Ruediger, 50, attended Clemson University and remembers in the 1990s spending time on Lake Burton, where Jackson used to have a home. “You’d see his boat with the words ‘Way Down Yonder on the Chattahoochee’ on it,” she said, referencing Jackson’s hit 1993 song.
The Houston native and Brookhaven resident has had CMT since she was two years old. It typically causes balance issues and makes it difficult to walk. While it is not life threatening and doesn’t impact life expectancy, there is no cure and no treatments beyond pain management.
She hopes her organization will help medical researchers find a cure for CMT and help Jackson as well.
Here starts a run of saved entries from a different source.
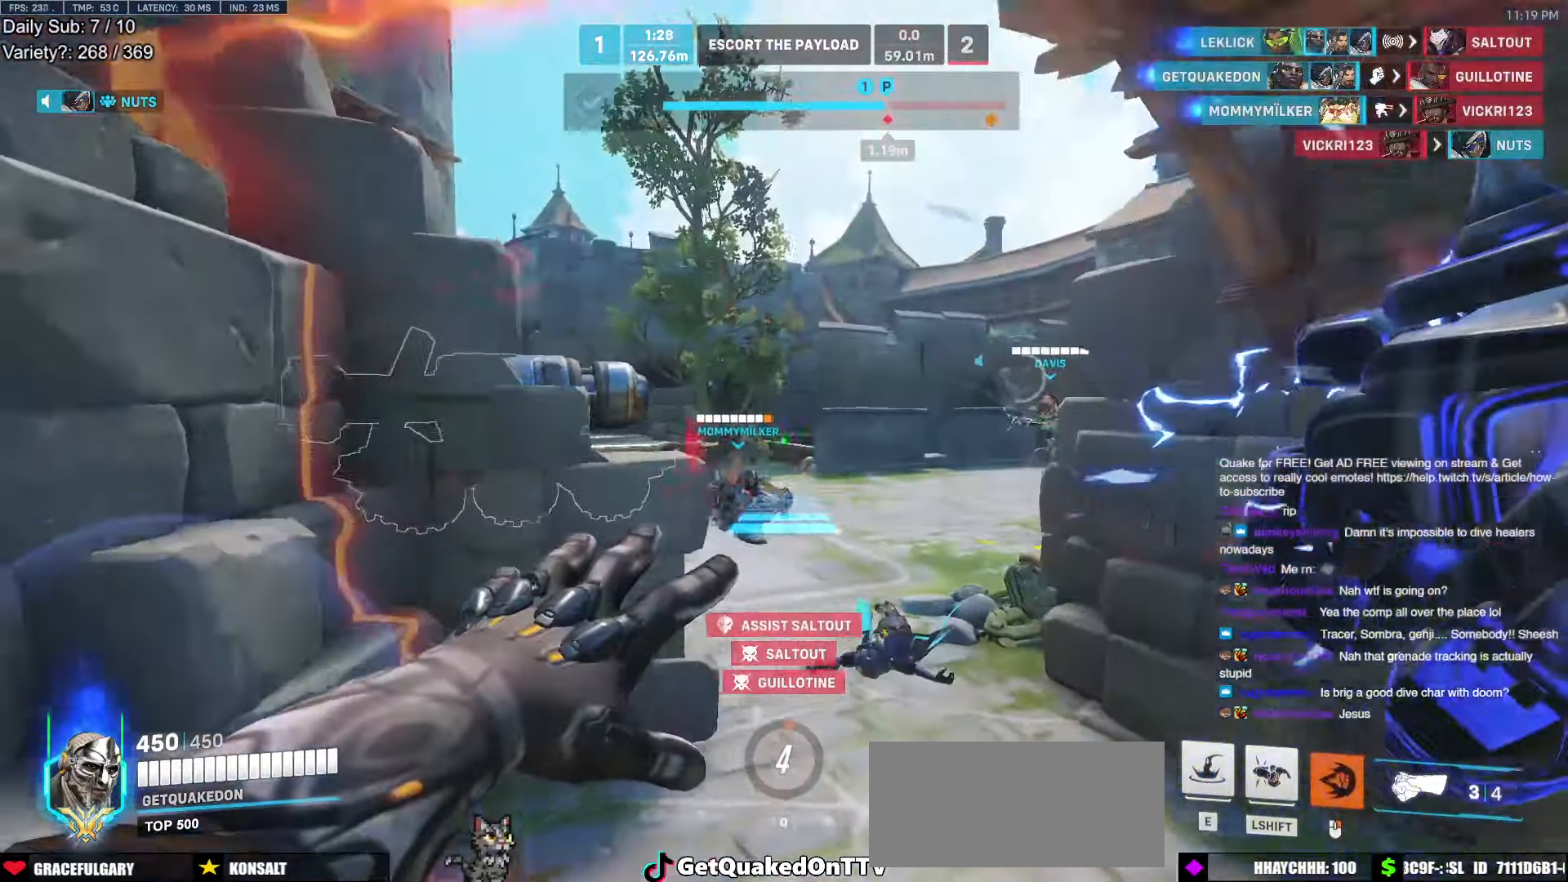
{"keys": ["a"], "mouse": ["right"], "events": [[233, "w", "up"], [433, "a", "down"], [433, "d", "up"]]}
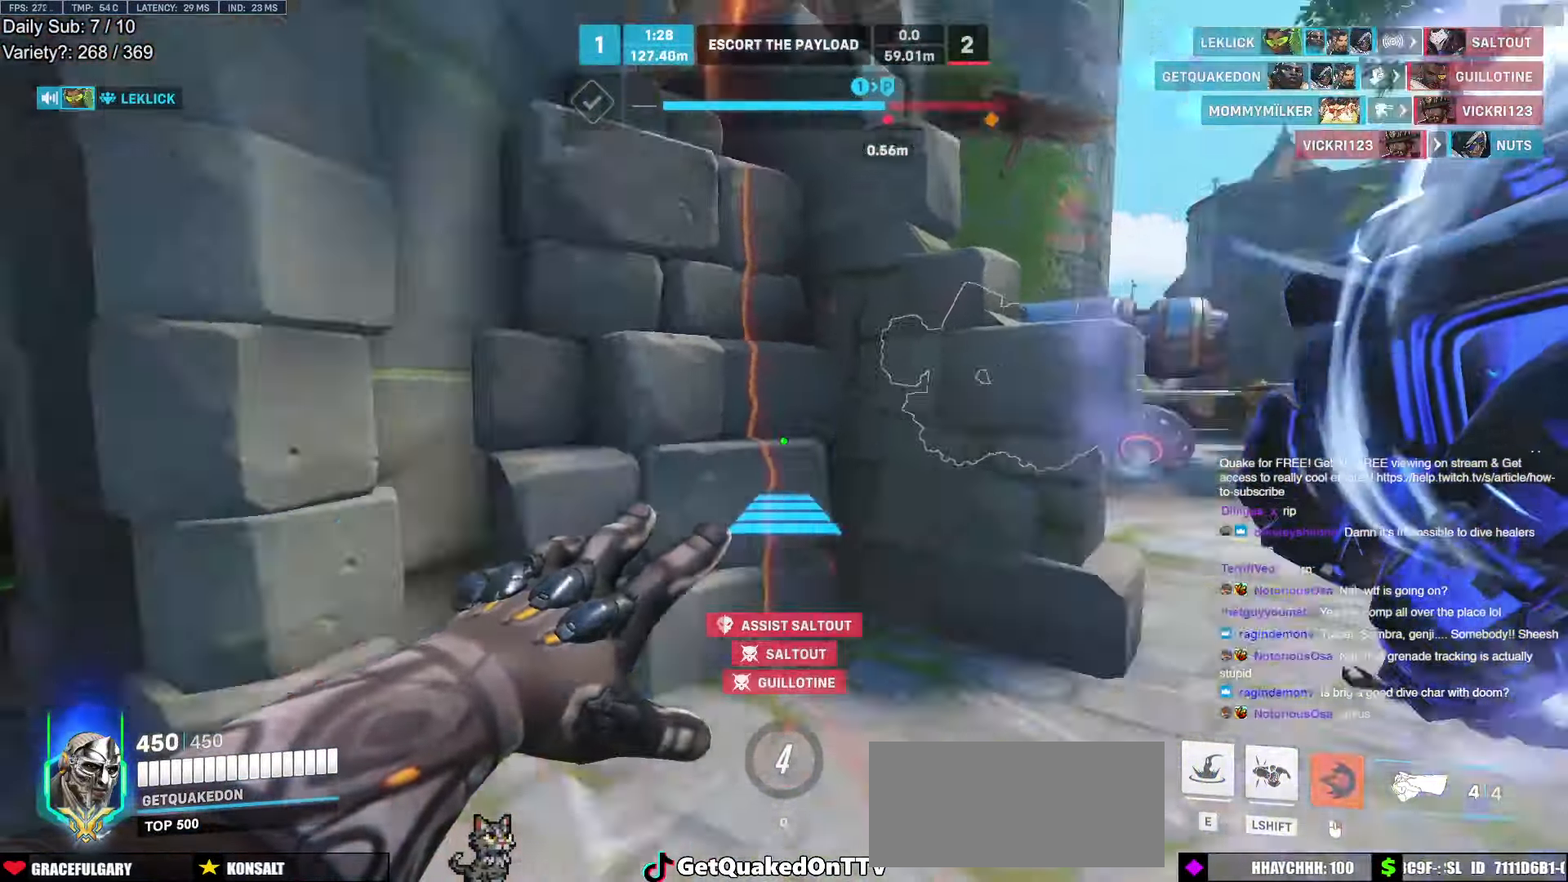
{"keys": ["e", "w"], "mouse": [], "events": [[116, "w", "down"], [250, "mouse_left", "down"], [400, "a", "up"], [400, "mouse_left", "up"], [450, "e", "down"], [450, "mouse_right", "up"]]}
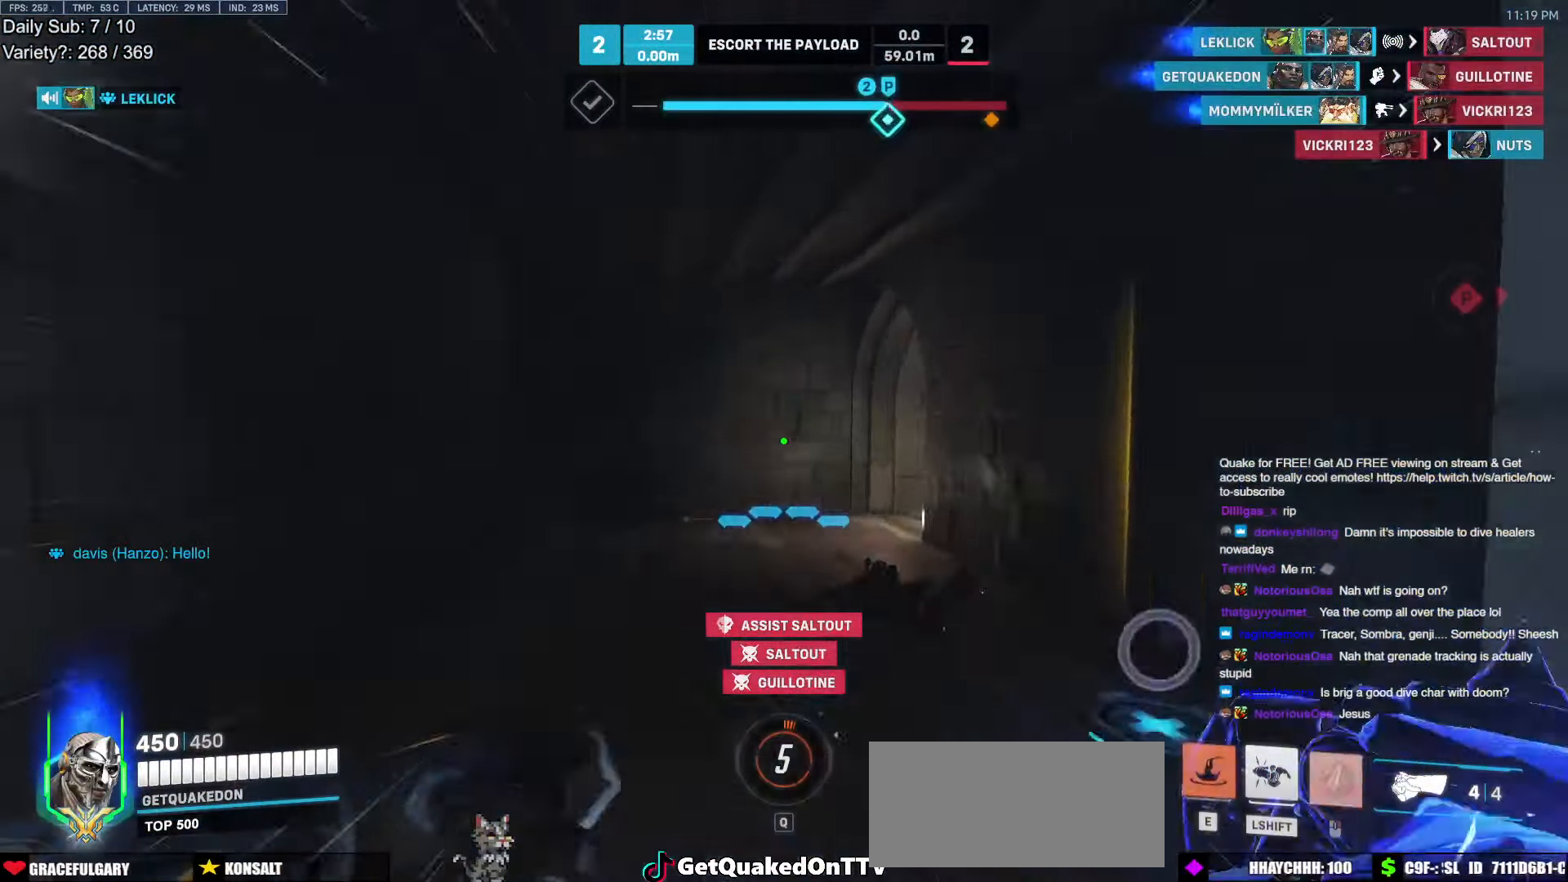
{"keys": ["w"], "mouse": [], "events": [[33, "e", "up"]]}
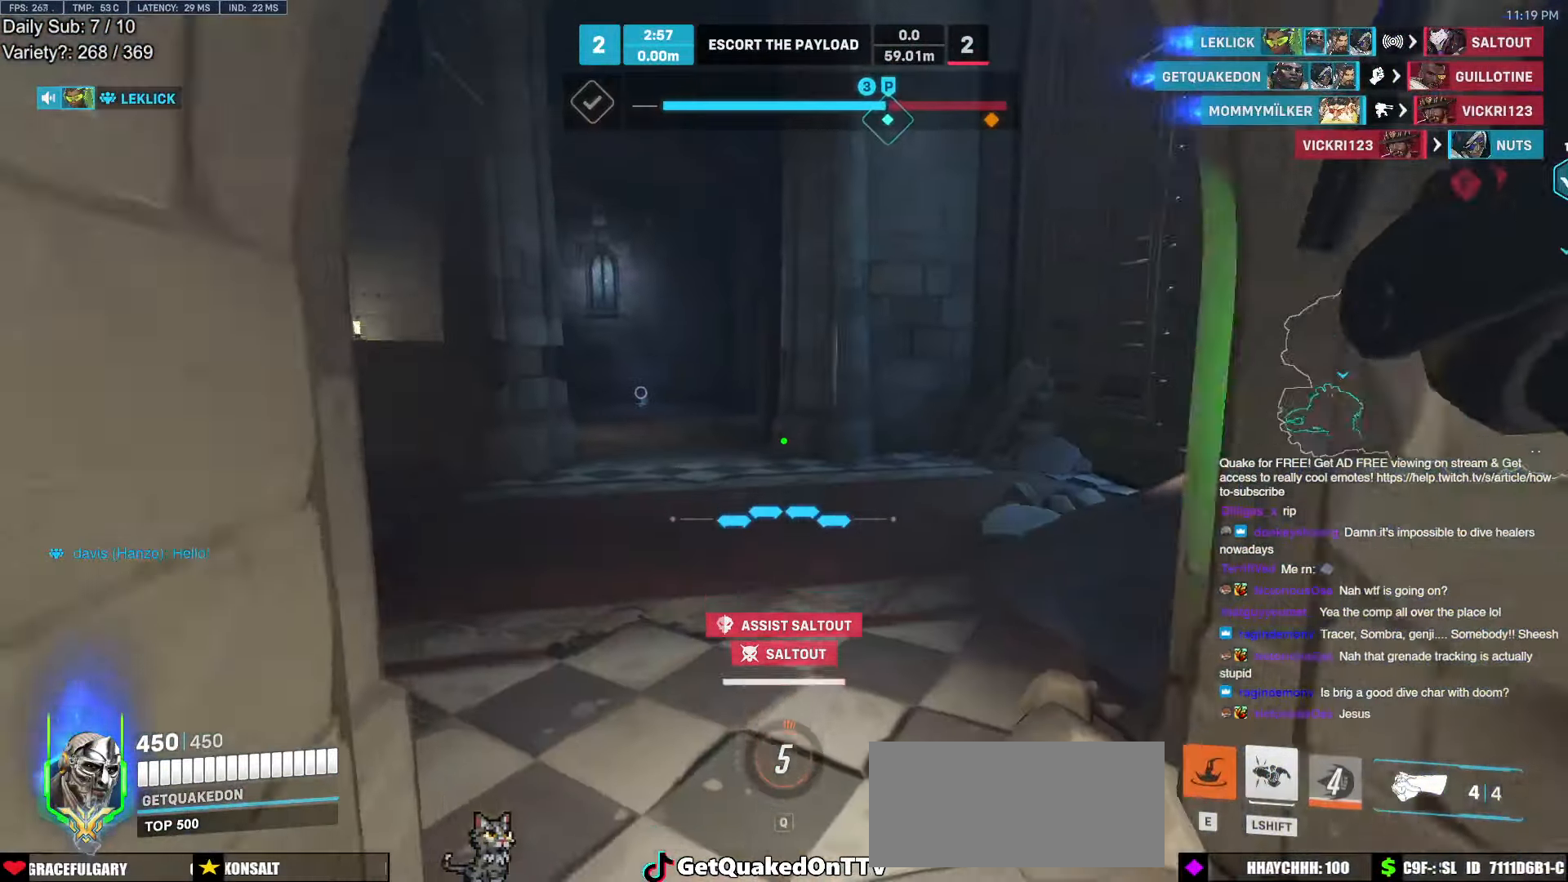
{"keys": ["a", "space", "w"], "mouse": ["left"], "events": [[383, "space", "down"], [433, "a", "down"], [483, "mouse_left", "down"]]}
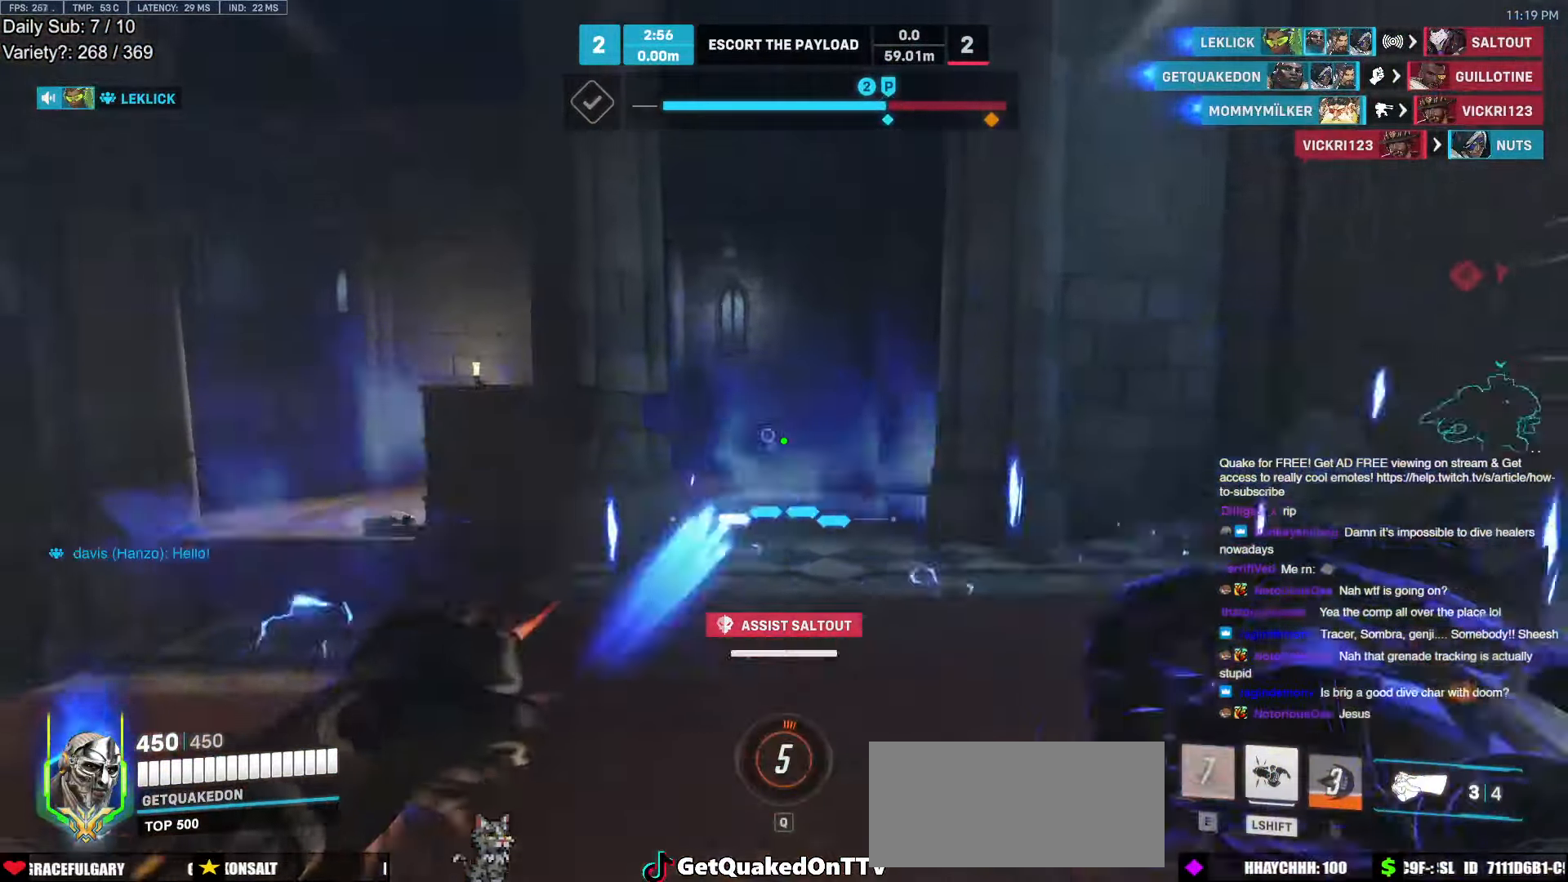
{"keys": ["w"], "mouse": [], "events": [[16, "space", "up"], [116, "mouse_left", "up"], [216, "a", "up"]]}
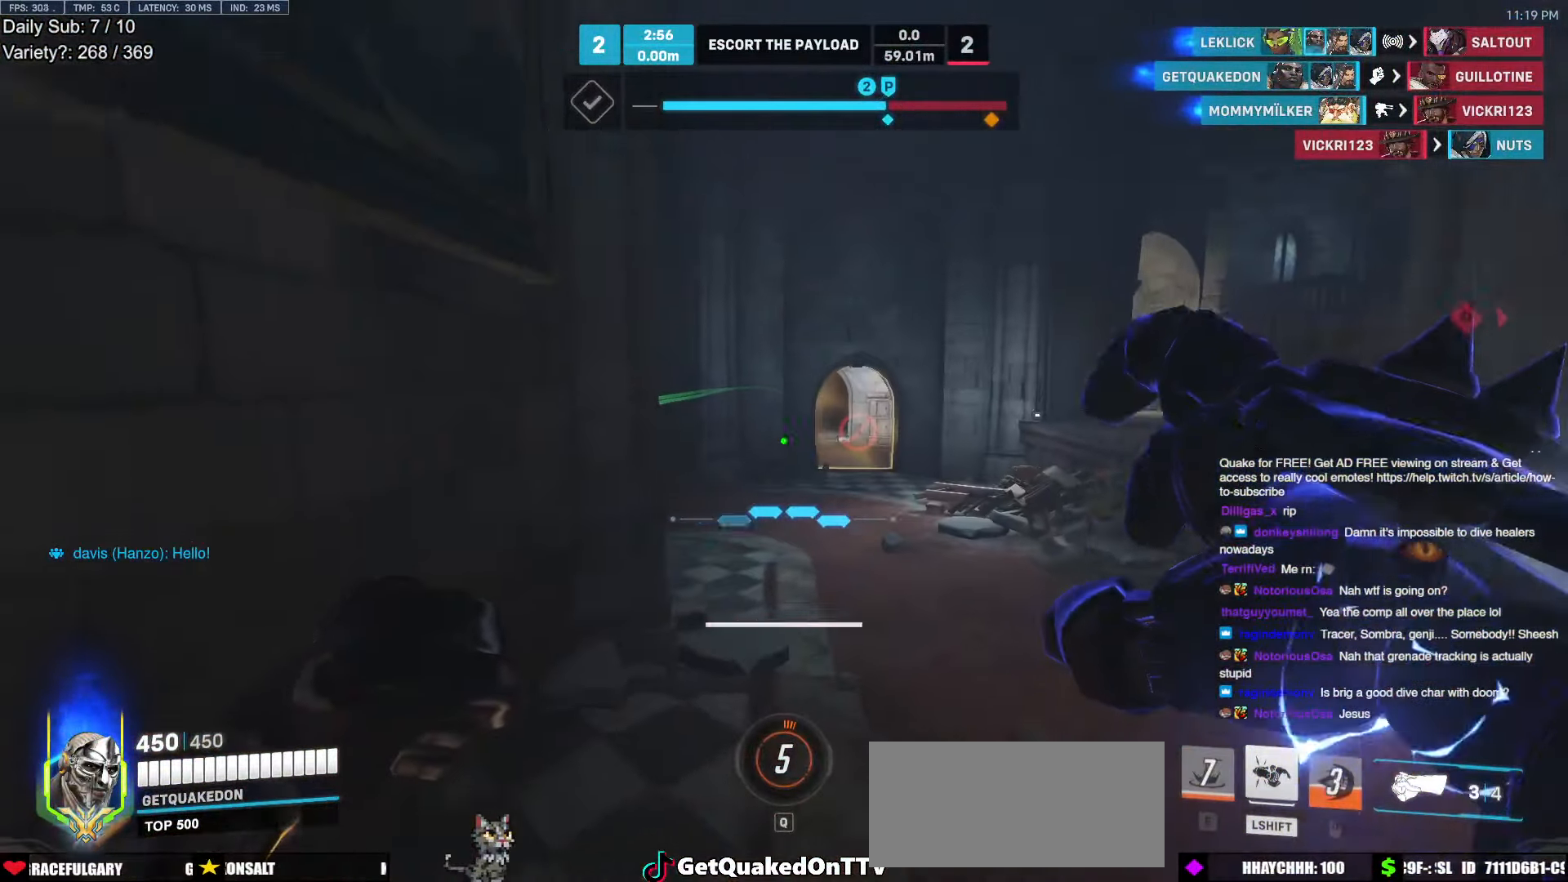
{"keys": ["w"], "mouse": [], "events": [[266, "space", "down"], [366, "space", "up"]]}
For Ruediger herself, she said family didn’t tell her she had CMT until she was 17 because they wanted her to focus on the positive, not on the negative.
“I tripped all the time,” she said. “I was very unathletic. I was clumsy. I thought I was a dork. I felt a whole lot better when they told me.”
She now wears leg braces to keep from falling. “When Alan Jackson was talking about having difficulty standing at the microphone, I understood that,” she said. “I have to spend time behind a microphone as well for my job. I don’t know if I could run around a stage like he does for three hours.”
She said in 2018, she noticed that there were CMT groups that provided patient services, camps and education. But she saw a gap in research. “There was not enough money and not enough research and voices working on this,” she said. So she launched CMT Research Foundation in September 2018 to raise funds to incentivize medical researchers to study and find treatments and cures.
Ruediger, who has a background in teaching, corporate training and sales, said she has since raised about $9.6, an astounding figure for a start-up group this young.
The foundation’s most recent audited financial statements are through the end of 2019. At that point, the foundation had raised $2.5 million.
She now has a total of four employees including herself, with two based in Atlanta. They all work remotely.
Ruediger has worked with medical groups to find researchers whose specialties could help people with CMT such as James Dahlman, a Georgia Tech professor who specializes in nanoparticles. He is now working on a two-year CMT-related project. Her group has already funded 10 different medical projects with two making significant progress, Ruediger said.
The organization just begun a new $10 million fundraising campaign and is more than 40% there. Last weekend’s virtual convention drew 115 medical researchers from 20 countries.
Ruediger said she tries to keep a healthy body weight and mindset. “I want to be part of the solution,” she said. “I spent years ignoring it. Now I have a huge purpose in life.”